Die Wettbewerbszentrale hatte Vitalsana 2009 zunächst wegen der kostenpflichtigen Hotline, dem obligatorischen Mitschnitt der Beratungsgespräche sowie verschiedenen Werbemaßnahmen abgemahnt.
Vitalsana hatte eine Verlegung des Verfahrens an das Landgericht Ulm gewünscht – wegen Schlecker: Vitalsana habe in Ehingen – am Hauptsitz des damaligen Mutterkonzerns – eine selbstständige Filiale, so die Begründung.
Die Wettbewerbszentrale hatte daraufhin ihre Klage erweitert: Vitalsana betreibe in Deutschland zumindest teilweise eine Apotheke ohne Betriebserlaubnis, so der Vorwurf. Von der Schlecker-Zentrale aus wurden demnach Marketingmaßnahmen, Verhandlungen sowie Vertragsabschlüsse mit Lieferanten, Krankenkassen, Dienstleistern und Logistikpartnern durchgeführt. Außerdem stellte sich heraus, dass Kunden von einem Call-Center im baden-württembergischen Kornwestheim aus beraten wurden.
Im Februar 2011 gab das OLG Stuttgart in zweiter Instanz der Wettbewerbszentrale recht.
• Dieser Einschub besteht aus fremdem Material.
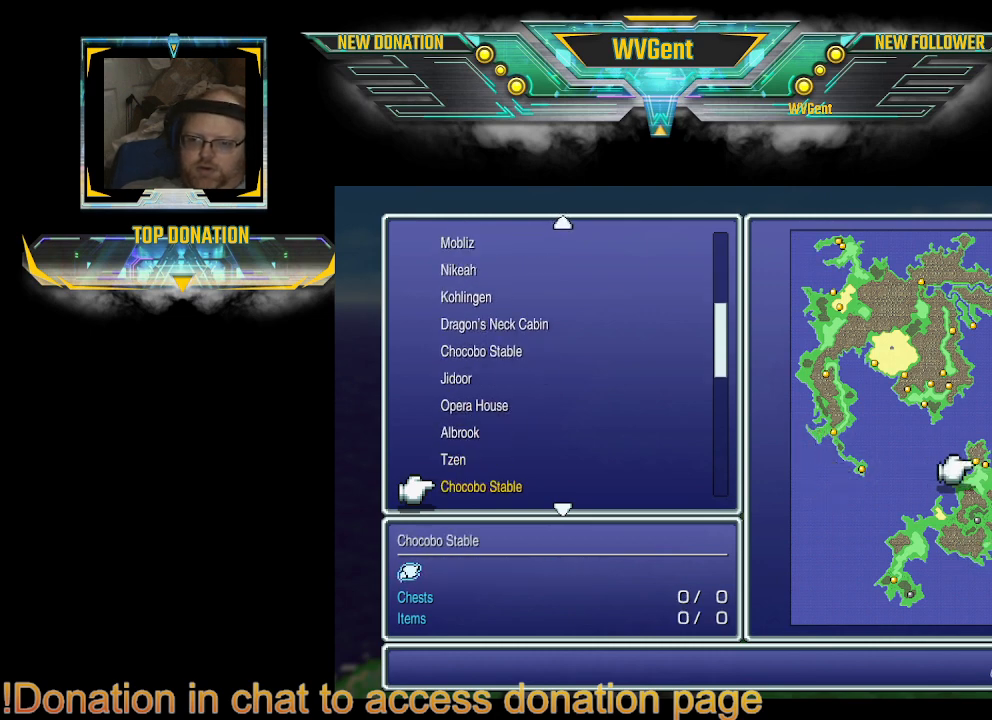
{"buttons": [], "left_stick": "center", "right_stick": "center", "events": [[100, "DPAD_DOWN", "down"], [233, "DPAD_DOWN", "up"]]}
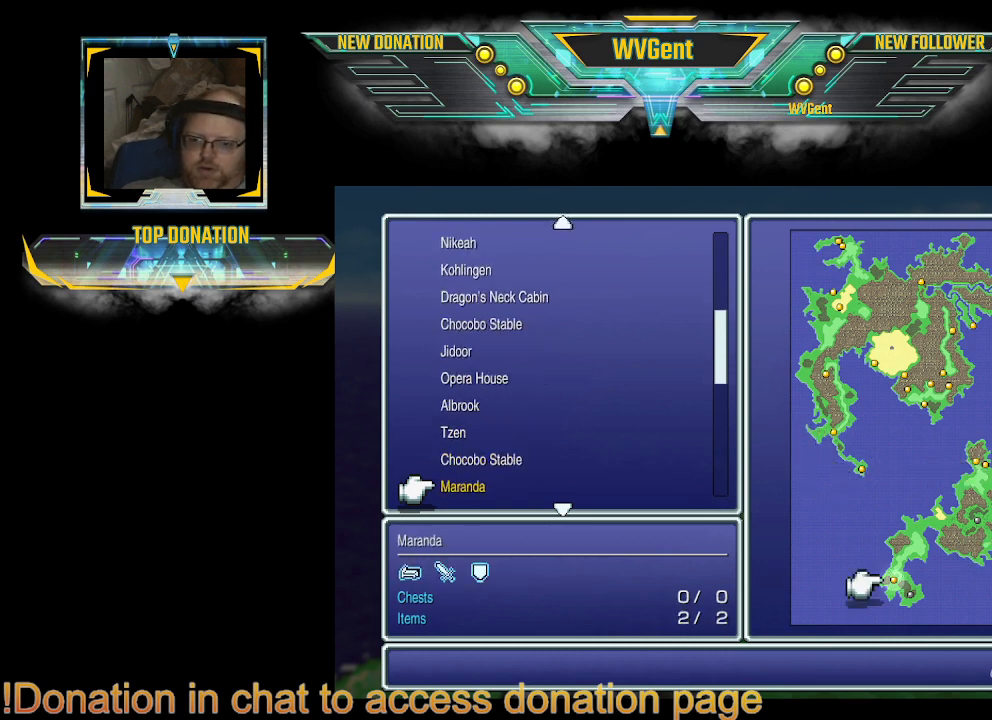
{"buttons": ["DPAD_DOWN"], "left_stick": "center", "right_stick": "center", "events": [[467, "DPAD_DOWN", "down"]]}
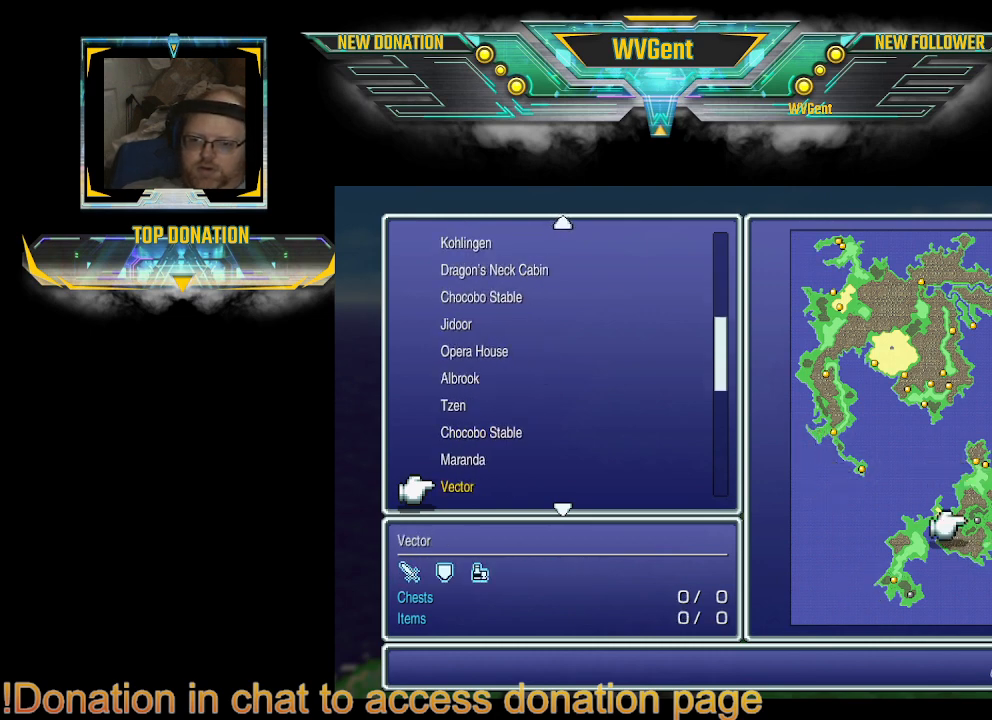
{"buttons": [], "left_stick": "center", "right_stick": "center", "events": [[100, "DPAD_DOWN", "up"]]}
Wenn eine ausländische Versandapotheke solche Nebentätigkeiten nach Deutschland auslagern könnte, wäre aus Sicht der Richter eine Kontrolle unmöglich – schon wegen der fehlenden Zuständigkeit der Behörden. Eine Betriebserlaubnis könne Vitalsana angesichts des Fremdbesitzverbots ohnehin nicht erhalten.
Aus Sicht des BGH hätte die Wettbewerbszentrale ihre Anträge genauer bestimmen müssen. Die Frage des unzulässigen Betriebs einer Apotheke wurde daher zur neuen Beweisaufnahme zurück an das OLG gegeben. In den anderen Punkten wurde Vitalsana verurteilt.
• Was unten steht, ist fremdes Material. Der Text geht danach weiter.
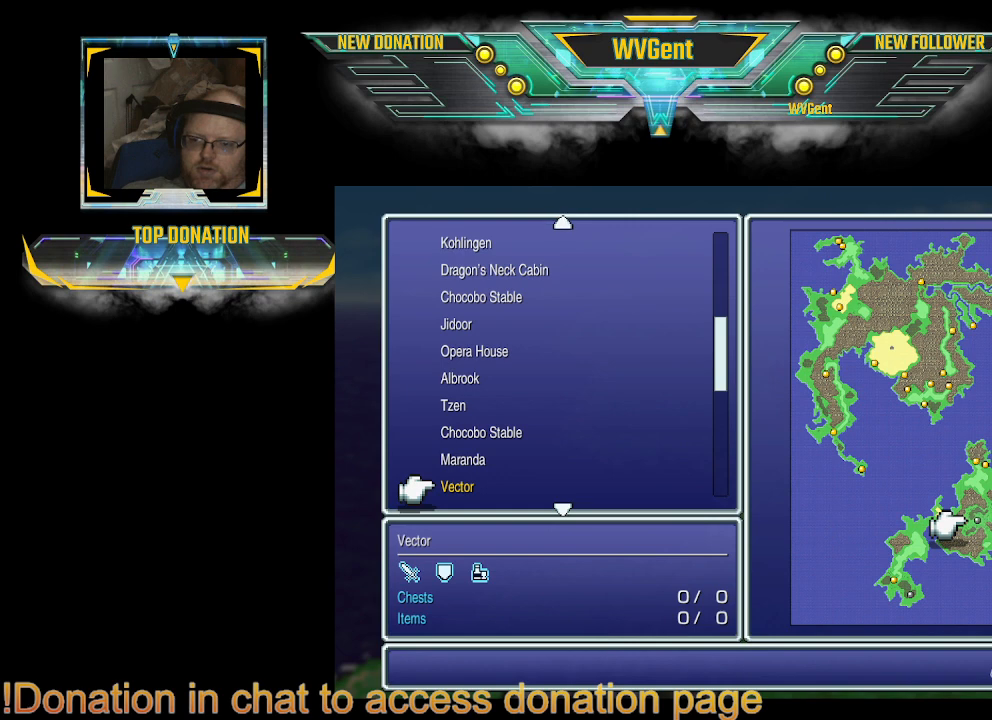
{"buttons": [], "left_stick": "center", "right_stick": "center", "events": [[267, "DPAD_DOWN", "down"], [367, "DPAD_DOWN", "up"]]}
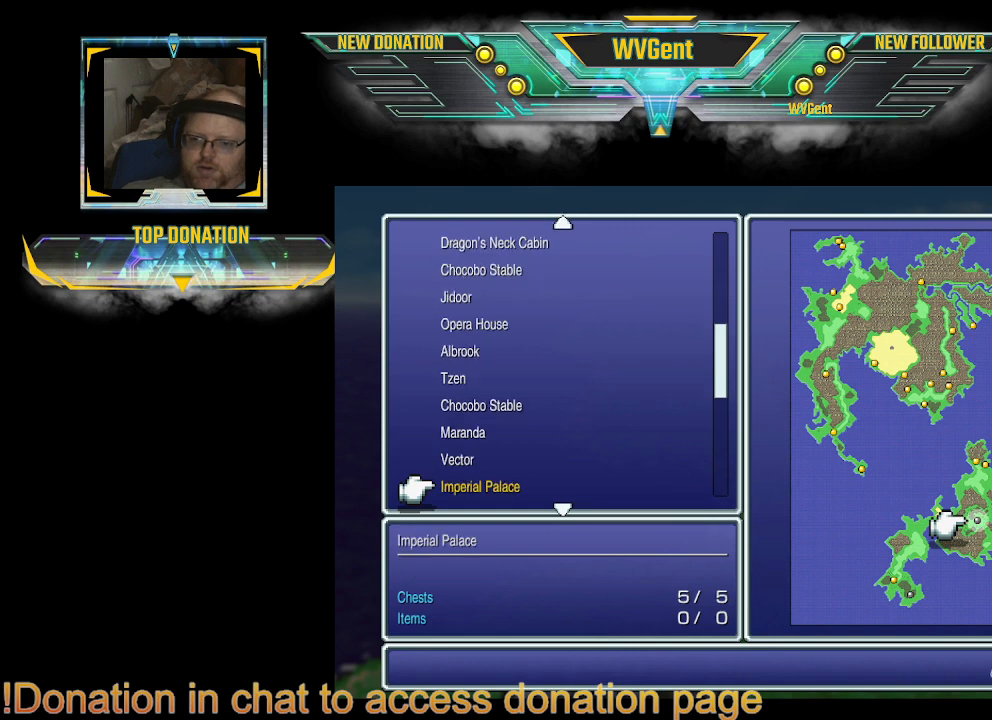
{"buttons": [], "left_stick": "center", "right_stick": "center", "events": []}
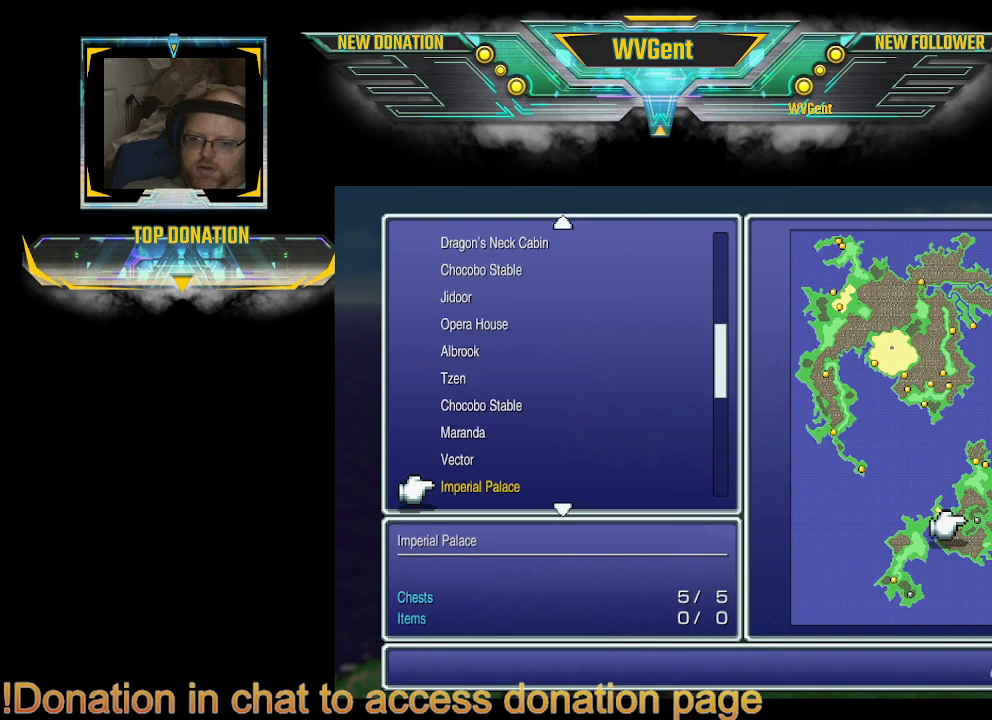
{"buttons": [], "left_stick": "center", "right_stick": "center", "events": [[367, "DPAD_DOWN", "down"], [500, "DPAD_DOWN", "up"]]}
Ein Sprecher des OLG Stuttgart bestätigte, dass sich Vitalsana in dem Vergleich vom 19. Juli verpflichtet habe, bestimmte Tätigkeiten zu unterlassen. Zu den Details konnte er keine Angaben machen. Der Vergleich ist allerdings gerichtlich protokolliert.
Der BGH wird sich nicht mehr damit befassen. Der Vorsitzende Richter, Professor Dr. Joachim Bornkamm, hatte in der mündlichen Verhandlung aber schon durchblicken lassen, bei welchen Punkten er Bauchschmerzen hatte.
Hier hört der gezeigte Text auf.